* _Exercise_: Once the line containing "25: (1107, 257)" is found in the entries below, reproduce it and every line after it, stopping at and including the line containing "41: (794, 366)"; reproduce nothing else, and keep each line exact.

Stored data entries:
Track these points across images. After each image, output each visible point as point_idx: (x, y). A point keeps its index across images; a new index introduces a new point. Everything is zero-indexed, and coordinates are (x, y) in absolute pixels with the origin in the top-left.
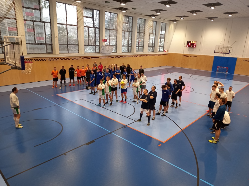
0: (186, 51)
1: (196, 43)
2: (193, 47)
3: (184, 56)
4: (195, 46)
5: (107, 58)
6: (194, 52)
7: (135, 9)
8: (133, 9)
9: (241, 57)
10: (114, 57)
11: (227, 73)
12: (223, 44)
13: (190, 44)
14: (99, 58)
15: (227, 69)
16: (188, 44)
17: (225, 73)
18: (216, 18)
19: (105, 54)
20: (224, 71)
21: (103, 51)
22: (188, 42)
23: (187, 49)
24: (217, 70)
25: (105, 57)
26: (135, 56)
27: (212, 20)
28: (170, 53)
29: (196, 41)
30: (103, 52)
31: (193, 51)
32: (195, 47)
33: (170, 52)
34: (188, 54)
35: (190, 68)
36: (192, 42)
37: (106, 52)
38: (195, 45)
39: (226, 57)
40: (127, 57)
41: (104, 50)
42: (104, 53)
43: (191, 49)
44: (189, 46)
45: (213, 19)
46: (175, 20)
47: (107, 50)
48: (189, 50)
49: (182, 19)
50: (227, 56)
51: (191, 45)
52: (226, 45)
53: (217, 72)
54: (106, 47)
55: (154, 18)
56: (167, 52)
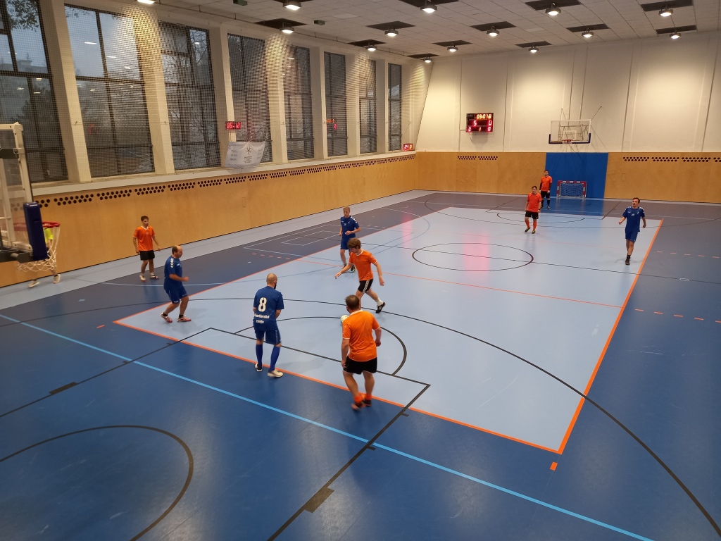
0: (467, 144)
1: (492, 119)
2: (485, 129)
3: (463, 157)
4: (492, 127)
5: (247, 179)
6: (490, 146)
7: (323, 23)
8: (316, 22)
9: (619, 151)
10: (269, 177)
11: (583, 198)
12: (567, 117)
13: (475, 124)
14: (223, 182)
15: (585, 186)
16: (469, 123)
17: (579, 198)
18: (545, 43)
19: (241, 168)
20: (577, 191)
21: (235, 159)
22: (471, 118)
23: (467, 136)
24: (558, 192)
25: (239, 179)
26: (329, 167)
27: (534, 51)
28: (421, 154)
29: (492, 114)
30: (233, 163)
31: (486, 141)
32: (492, 130)
33: (420, 148)
34: (474, 150)
35: (480, 191)
36: (479, 117)
37: (241, 162)
38: (490, 125)
39: (578, 154)
40: (306, 172)
41: (236, 155)
42: (236, 168)
43: (480, 137)
44: (475, 130)
45: (535, 49)
46: (429, 56)
47: (247, 155)
48: (473, 141)
49: (453, 51)
50: (582, 149)
51: (478, 125)
52: (575, 119)
53: (557, 198)
54: (243, 145)
55: (372, 50)
56: (413, 150)
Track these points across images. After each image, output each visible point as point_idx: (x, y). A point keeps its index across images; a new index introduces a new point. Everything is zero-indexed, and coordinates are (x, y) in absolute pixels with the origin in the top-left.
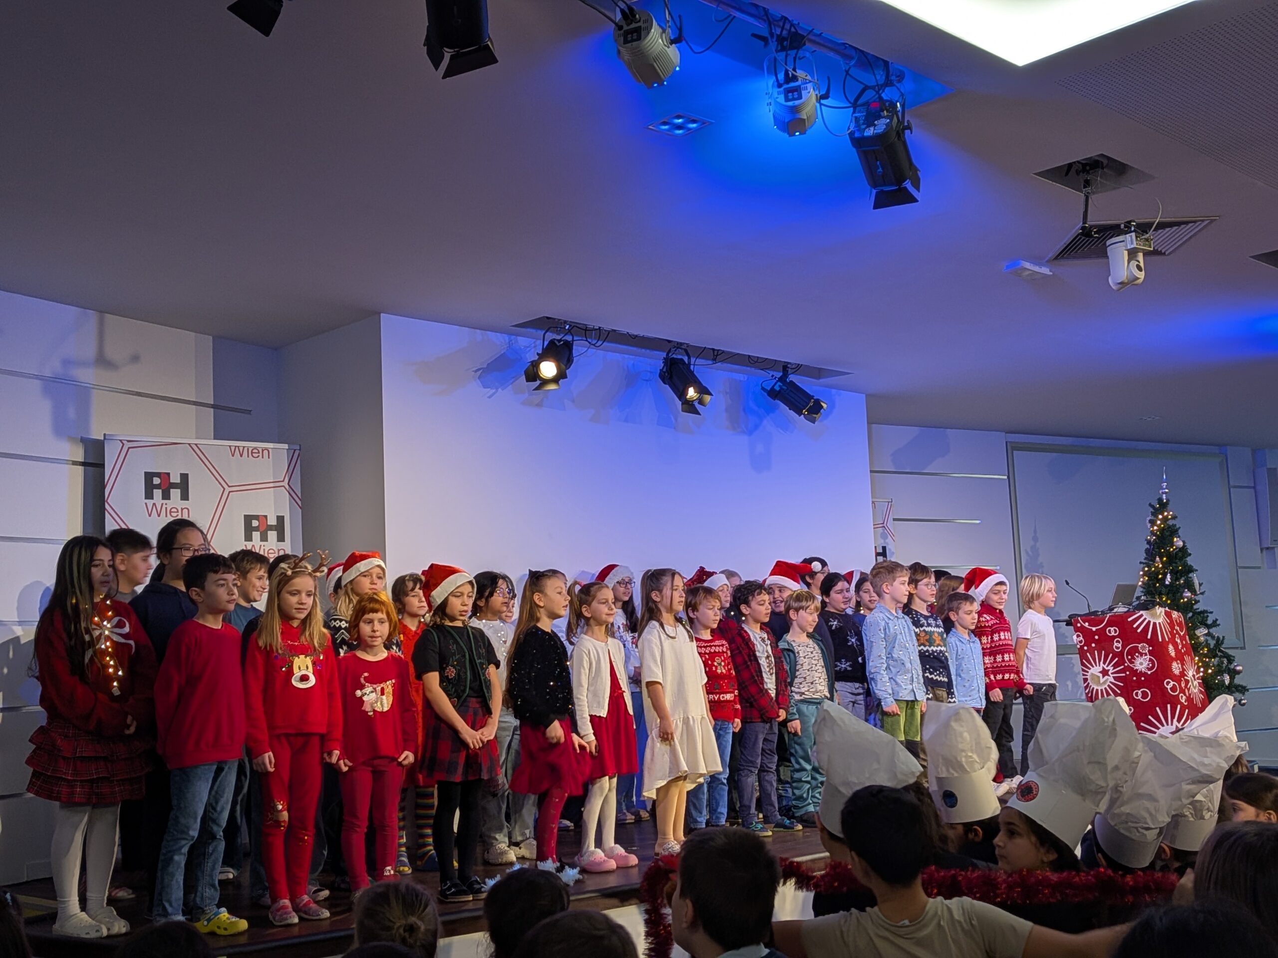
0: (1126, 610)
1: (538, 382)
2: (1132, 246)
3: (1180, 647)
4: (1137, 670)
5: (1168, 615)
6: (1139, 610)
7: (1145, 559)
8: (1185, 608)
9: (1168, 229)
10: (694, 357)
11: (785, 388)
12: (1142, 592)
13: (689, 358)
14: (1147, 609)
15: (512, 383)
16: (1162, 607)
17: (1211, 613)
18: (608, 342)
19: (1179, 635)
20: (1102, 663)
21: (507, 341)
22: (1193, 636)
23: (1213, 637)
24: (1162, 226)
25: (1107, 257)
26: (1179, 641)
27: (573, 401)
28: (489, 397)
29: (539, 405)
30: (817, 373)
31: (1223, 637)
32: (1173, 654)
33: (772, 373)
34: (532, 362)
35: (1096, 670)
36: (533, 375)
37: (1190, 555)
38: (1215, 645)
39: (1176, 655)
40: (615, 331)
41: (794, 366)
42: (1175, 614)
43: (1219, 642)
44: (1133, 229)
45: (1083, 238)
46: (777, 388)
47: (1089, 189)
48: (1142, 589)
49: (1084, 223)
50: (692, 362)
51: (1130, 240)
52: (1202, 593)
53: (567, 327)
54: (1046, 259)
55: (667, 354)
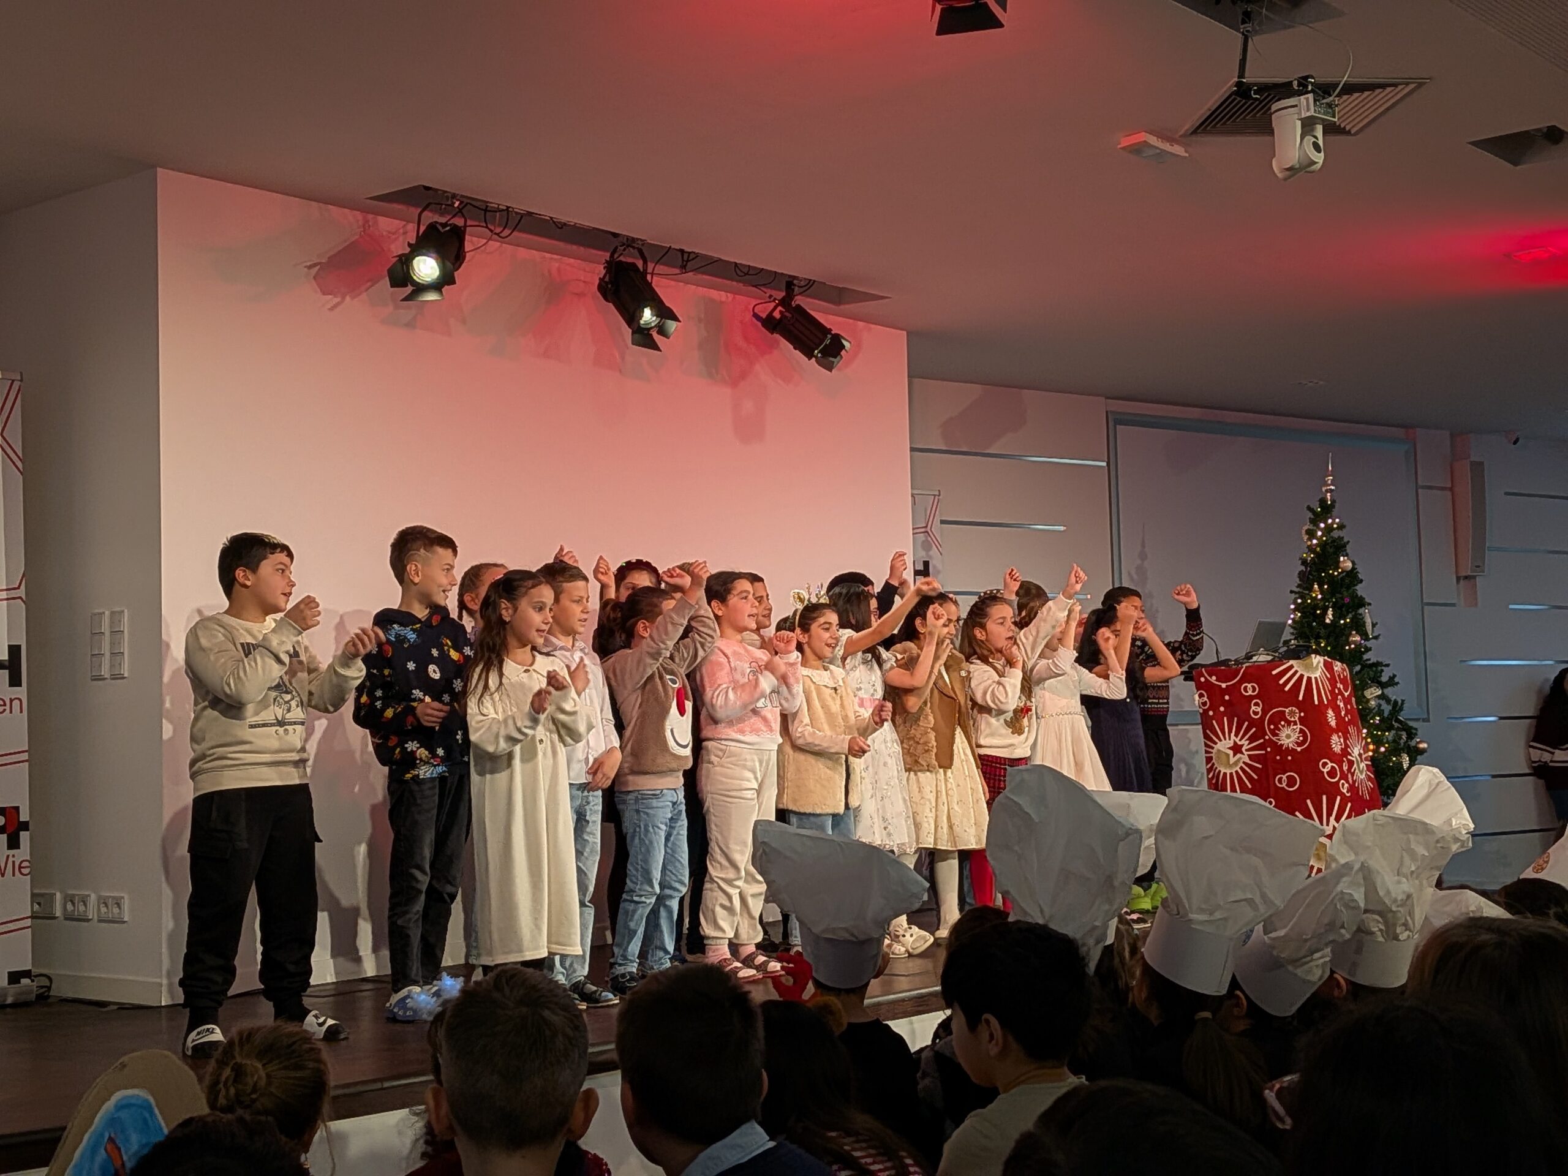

* _Written answer_:
25: (1107, 257)
26: (1179, 641)
27: (573, 401)
28: (489, 397)
29: (539, 405)
30: (817, 373)
31: (1223, 637)
32: (1173, 654)
33: (772, 373)
34: (532, 362)
35: (1096, 670)
36: (533, 375)
37: (1190, 555)
38: (1215, 645)
39: (1176, 655)
40: (615, 331)
41: (794, 366)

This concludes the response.